ДОКУМЕНТ:
Лидия Чуковская - Л. Пантелеев — Л. Чуковская. Переписка (1929–1987)
828
Книга об М. П. — см. примеч. 2 к письму 547 /В файле — примечание № 735 — прим. верст./.
Относительно «удерживания» Г. Е. Горелик вспоминает: «Знакомство с Л. К. было одним из самых сильных жизненных уроков, которые мне довелось получить, и я прекрасно помню, как она говорила о своем отношении к формуле „все или ничего“.
Впервые я увидел ее 18 октября 1980 года. Пришел я к ней по делу — в поисках научных рукописей М. П. Бронштейна, толком не понимая ее общественного положения, не зная о ее книгах и статьях и не зная даже книг МПБ. Привел меня мой интерес к никак не поддающейся проблеме физики (квантование гравитации). В статье МПБ 1936 года я обнаружил поразительно глубокое проникновение в проблему, почему-то не воспринятое наукой. И, узнав, что вдова физика живет в Москве, подумал, не сохранились ли в его рукописях какие-то пояснения или развитие его идей, которые он не успел опубликовать до своего исчезновения в 37-м…
Все его рукописи, сказала мне Л. К., уничтожили во время обыска, — пол был устлан бумагами, и „эти бандиты“ своими сапогами ходили по листам, к которым она боялась прикоснуться.
Она как-то сразу начала рассказывать, и я ощутил, что нашел нечто не менее ценное, чем неопубликованные старые рукописи… В этом рассказе, который занял несколько вечеров, соединялись события разных времен. И я тогда впервые услышал о „теории почтовой марки“. Если вы хотите, чтобы написанное вами письмо дошло до адресата, вы приклеиваете марку, не особенно заботясь о том, что на ней изображено. Если есть выбор — портрет Сталина или цветочек, вы можете выбрать по своему вкусу. Но в сущности это не важно, главное — чтобы письмо дошло до адресата. Так и советский литератор, написав нечто своему адресату — читателю, приклеивает к своему сочинению „почтовую марку“ — в виде цитаты из марксизма-ленинизма, или в виде демонстрации советского оптимизма. Литератор при этом надеется, что его читатель отличит письмо от марки.

ЗАДАНИЯ:
a. Согласно документу, когда Г. Е. Горелик впервые увидел Л. К.?
b. Дословно перепишите фрагмент документа начиная со слов «Она как-то сразу» и заканчивая словами «письмо от марки.» включительно.

ИСХОДНЫЕ МАТЕРИАЛЫ:
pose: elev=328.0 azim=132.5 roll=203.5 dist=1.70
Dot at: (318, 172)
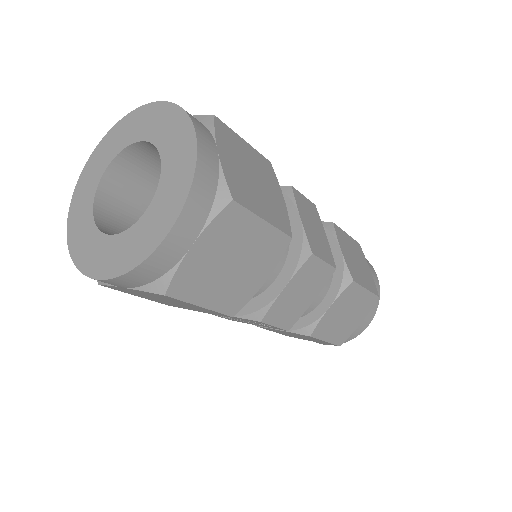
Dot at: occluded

ОТВЕТЫ:
a. 18 октября 1980 года.

b.
Она как-то сразу начала рассказывать, и я ощутил, что нашел нечто не менее ценное, чем неопубликованные старые рукописи… В этом рассказе, который занял несколько вечеров, соединялись события разных времен. И я тогда впервые услышал о „теории почтовой марки“. Если вы хотите, чтобы написанное вами письмо дошло до адресата, вы приклеиваете марку, не особенно заботясь о том, что на ней изображено. Если есть выбор — портрет Сталина или цветочек, вы можете выбрать по своему вкусу. Но в сущности это не важно, главное — чтобы письмо дошло до адресата. Так и советский литератор, написав нечто своему адресату — читателю, приклеивает к своему сочинению „почтовую марку“ — в виде цитаты из марксизма-ленинизма, или в виде демонстрации советского оптимизма. Литератор при этом надеется, что его читатель отличит письмо от марки.